[What needs to be done]
Please rewrite the items below as a numbered list, with any blank lines left out.

## START Raw data

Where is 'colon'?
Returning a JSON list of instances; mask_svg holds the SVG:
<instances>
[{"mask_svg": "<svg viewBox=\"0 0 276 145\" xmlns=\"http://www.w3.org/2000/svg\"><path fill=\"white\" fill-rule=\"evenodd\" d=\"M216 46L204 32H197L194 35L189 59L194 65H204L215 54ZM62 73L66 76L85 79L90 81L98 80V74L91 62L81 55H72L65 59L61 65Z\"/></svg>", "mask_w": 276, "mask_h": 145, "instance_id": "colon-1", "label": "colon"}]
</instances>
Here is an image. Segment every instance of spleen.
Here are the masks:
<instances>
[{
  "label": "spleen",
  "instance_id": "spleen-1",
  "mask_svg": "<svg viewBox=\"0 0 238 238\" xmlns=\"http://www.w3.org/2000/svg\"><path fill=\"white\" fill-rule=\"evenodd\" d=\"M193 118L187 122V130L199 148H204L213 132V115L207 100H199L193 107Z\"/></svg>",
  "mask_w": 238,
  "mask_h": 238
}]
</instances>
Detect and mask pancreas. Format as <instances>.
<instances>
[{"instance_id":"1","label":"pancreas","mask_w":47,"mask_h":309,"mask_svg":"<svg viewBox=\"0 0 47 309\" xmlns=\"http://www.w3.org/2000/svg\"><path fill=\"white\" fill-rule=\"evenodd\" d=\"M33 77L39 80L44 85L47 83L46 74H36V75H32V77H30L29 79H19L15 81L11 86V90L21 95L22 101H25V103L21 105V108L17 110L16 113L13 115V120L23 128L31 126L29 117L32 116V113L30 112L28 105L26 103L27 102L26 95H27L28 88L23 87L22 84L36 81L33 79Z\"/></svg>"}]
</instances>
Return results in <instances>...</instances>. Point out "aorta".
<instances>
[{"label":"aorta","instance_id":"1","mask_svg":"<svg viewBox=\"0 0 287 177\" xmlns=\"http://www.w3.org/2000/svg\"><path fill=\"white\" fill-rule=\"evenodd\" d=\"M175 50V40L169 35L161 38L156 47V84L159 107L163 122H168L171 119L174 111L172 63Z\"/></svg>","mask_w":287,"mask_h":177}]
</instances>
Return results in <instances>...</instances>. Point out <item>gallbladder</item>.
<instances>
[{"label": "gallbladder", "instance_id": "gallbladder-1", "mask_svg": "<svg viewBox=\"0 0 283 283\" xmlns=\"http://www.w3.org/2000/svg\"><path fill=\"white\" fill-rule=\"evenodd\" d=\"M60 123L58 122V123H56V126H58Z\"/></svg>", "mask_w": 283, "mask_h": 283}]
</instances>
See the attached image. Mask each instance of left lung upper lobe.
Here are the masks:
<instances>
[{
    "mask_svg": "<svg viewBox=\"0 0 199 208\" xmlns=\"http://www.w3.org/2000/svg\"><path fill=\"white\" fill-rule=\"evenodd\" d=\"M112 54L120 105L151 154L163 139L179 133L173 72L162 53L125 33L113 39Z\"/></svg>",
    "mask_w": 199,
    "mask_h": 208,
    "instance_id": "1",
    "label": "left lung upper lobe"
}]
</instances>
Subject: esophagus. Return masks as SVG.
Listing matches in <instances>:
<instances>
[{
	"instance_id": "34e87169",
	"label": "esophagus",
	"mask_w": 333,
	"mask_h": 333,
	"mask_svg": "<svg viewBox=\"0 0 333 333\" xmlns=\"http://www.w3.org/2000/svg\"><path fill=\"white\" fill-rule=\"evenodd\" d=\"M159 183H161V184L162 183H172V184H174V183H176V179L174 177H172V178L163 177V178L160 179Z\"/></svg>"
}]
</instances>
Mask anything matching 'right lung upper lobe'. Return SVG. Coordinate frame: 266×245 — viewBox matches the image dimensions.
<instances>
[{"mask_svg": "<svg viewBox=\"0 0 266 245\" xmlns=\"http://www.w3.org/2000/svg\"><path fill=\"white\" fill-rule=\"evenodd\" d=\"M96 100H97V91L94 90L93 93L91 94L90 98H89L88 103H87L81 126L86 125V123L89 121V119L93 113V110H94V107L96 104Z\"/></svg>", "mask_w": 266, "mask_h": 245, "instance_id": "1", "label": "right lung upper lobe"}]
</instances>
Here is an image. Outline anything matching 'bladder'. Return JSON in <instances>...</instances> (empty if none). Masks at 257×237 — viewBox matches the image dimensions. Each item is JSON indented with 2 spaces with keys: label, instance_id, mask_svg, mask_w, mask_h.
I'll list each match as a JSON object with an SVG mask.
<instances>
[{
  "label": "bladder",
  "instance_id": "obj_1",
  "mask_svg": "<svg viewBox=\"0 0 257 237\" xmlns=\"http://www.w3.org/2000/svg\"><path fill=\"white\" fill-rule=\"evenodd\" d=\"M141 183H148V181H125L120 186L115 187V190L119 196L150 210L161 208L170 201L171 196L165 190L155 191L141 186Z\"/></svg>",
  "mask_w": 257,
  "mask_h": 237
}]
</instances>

## END Raw data

[Correct result]
1. Where is 'colon'?
2. Returning a JSON list of instances; mask_svg holds the SVG:
3. <instances>
4. [{"mask_svg": "<svg viewBox=\"0 0 276 145\" xmlns=\"http://www.w3.org/2000/svg\"><path fill=\"white\" fill-rule=\"evenodd\" d=\"M216 46L204 32H197L194 35L189 59L194 65H204L215 54ZM62 73L66 76L85 79L90 81L98 80V74L91 62L81 55H72L65 59L61 65Z\"/></svg>", "mask_w": 276, "mask_h": 145, "instance_id": "colon-1", "label": "colon"}]
5. </instances>
6. Here is an image. Segment every instance of spleen.
7. Here are the masks:
8. <instances>
9. [{
10.   "label": "spleen",
11.   "instance_id": "spleen-1",
12.   "mask_svg": "<svg viewBox=\"0 0 238 238\" xmlns=\"http://www.w3.org/2000/svg\"><path fill=\"white\" fill-rule=\"evenodd\" d=\"M193 118L187 122V130L199 148H204L213 132V115L207 100H199L193 107Z\"/></svg>",
13.   "mask_w": 238,
14.   "mask_h": 238
15. }]
16. </instances>
17. Detect and mask pancreas. Format as <instances>.
18. <instances>
19. [{"instance_id":"1","label":"pancreas","mask_w":47,"mask_h":309,"mask_svg":"<svg viewBox=\"0 0 47 309\" xmlns=\"http://www.w3.org/2000/svg\"><path fill=\"white\" fill-rule=\"evenodd\" d=\"M33 77L39 80L44 85L47 83L46 74H36V75H32V77H30L29 79H19L15 81L11 86V90L21 95L22 101H25V103L21 105V108L17 110L16 113L13 115V120L23 128L31 126L29 117L32 116V113L30 112L28 105L26 103L27 102L26 95H27L28 88L23 87L22 84L36 81L33 79Z\"/></svg>"}]
20. </instances>
21. Return results in <instances>...</instances>. Point out "aorta".
22. <instances>
23. [{"label":"aorta","instance_id":"1","mask_svg":"<svg viewBox=\"0 0 287 177\" xmlns=\"http://www.w3.org/2000/svg\"><path fill=\"white\" fill-rule=\"evenodd\" d=\"M175 50V40L169 35L161 38L156 47V84L159 107L163 122H168L171 119L174 111L172 63Z\"/></svg>","mask_w":287,"mask_h":177}]
24. </instances>
25. Return results in <instances>...</instances>. Point out <item>gallbladder</item>.
26. <instances>
27. [{"label": "gallbladder", "instance_id": "gallbladder-1", "mask_svg": "<svg viewBox=\"0 0 283 283\" xmlns=\"http://www.w3.org/2000/svg\"><path fill=\"white\" fill-rule=\"evenodd\" d=\"M60 123L58 122V123H56V126H58Z\"/></svg>", "mask_w": 283, "mask_h": 283}]
28. </instances>
29. See the attached image. Mask each instance of left lung upper lobe.
30. Here are the masks:
31. <instances>
32. [{
33.     "mask_svg": "<svg viewBox=\"0 0 199 208\" xmlns=\"http://www.w3.org/2000/svg\"><path fill=\"white\" fill-rule=\"evenodd\" d=\"M112 54L120 105L151 154L163 139L179 133L173 72L162 53L125 33L113 39Z\"/></svg>",
34.     "mask_w": 199,
35.     "mask_h": 208,
36.     "instance_id": "1",
37.     "label": "left lung upper lobe"
38. }]
39. </instances>
40. Subject: esophagus. Return masks as SVG.
41. Listing matches in <instances>:
42. <instances>
43. [{
44. 	"instance_id": "34e87169",
45. 	"label": "esophagus",
46. 	"mask_w": 333,
47. 	"mask_h": 333,
48. 	"mask_svg": "<svg viewBox=\"0 0 333 333\" xmlns=\"http://www.w3.org/2000/svg\"><path fill=\"white\" fill-rule=\"evenodd\" d=\"M159 183H161V184L162 183H172V184H174V183H176V179L174 177H172V178L163 177V178L160 179Z\"/></svg>"
49. }]
50. </instances>
51. Mask anything matching 'right lung upper lobe'. Return SVG. Coordinate frame: 266×245 — viewBox matches the image dimensions.
52. <instances>
53. [{"mask_svg": "<svg viewBox=\"0 0 266 245\" xmlns=\"http://www.w3.org/2000/svg\"><path fill=\"white\" fill-rule=\"evenodd\" d=\"M96 100H97V91L94 90L93 93L91 94L90 98H89L88 103H87L81 126L86 125V123L89 121V119L93 113V110H94V107L96 104Z\"/></svg>", "mask_w": 266, "mask_h": 245, "instance_id": "1", "label": "right lung upper lobe"}]
54. </instances>
55. Here is an image. Outline anything matching 'bladder'. Return JSON in <instances>...</instances> (empty if none). Masks at 257×237 — viewBox matches the image dimensions. Each item is JSON indented with 2 spaces with keys: label, instance_id, mask_svg, mask_w, mask_h.
56. I'll list each match as a JSON object with an SVG mask.
57. <instances>
58. [{
59.   "label": "bladder",
60.   "instance_id": "obj_1",
61.   "mask_svg": "<svg viewBox=\"0 0 257 237\" xmlns=\"http://www.w3.org/2000/svg\"><path fill=\"white\" fill-rule=\"evenodd\" d=\"M141 183H148V181H125L120 186L115 187V190L119 196L150 210L161 208L170 201L171 196L165 190L155 191L141 186Z\"/></svg>",
62.   "mask_w": 257,
63.   "mask_h": 237
64. }]
65. </instances>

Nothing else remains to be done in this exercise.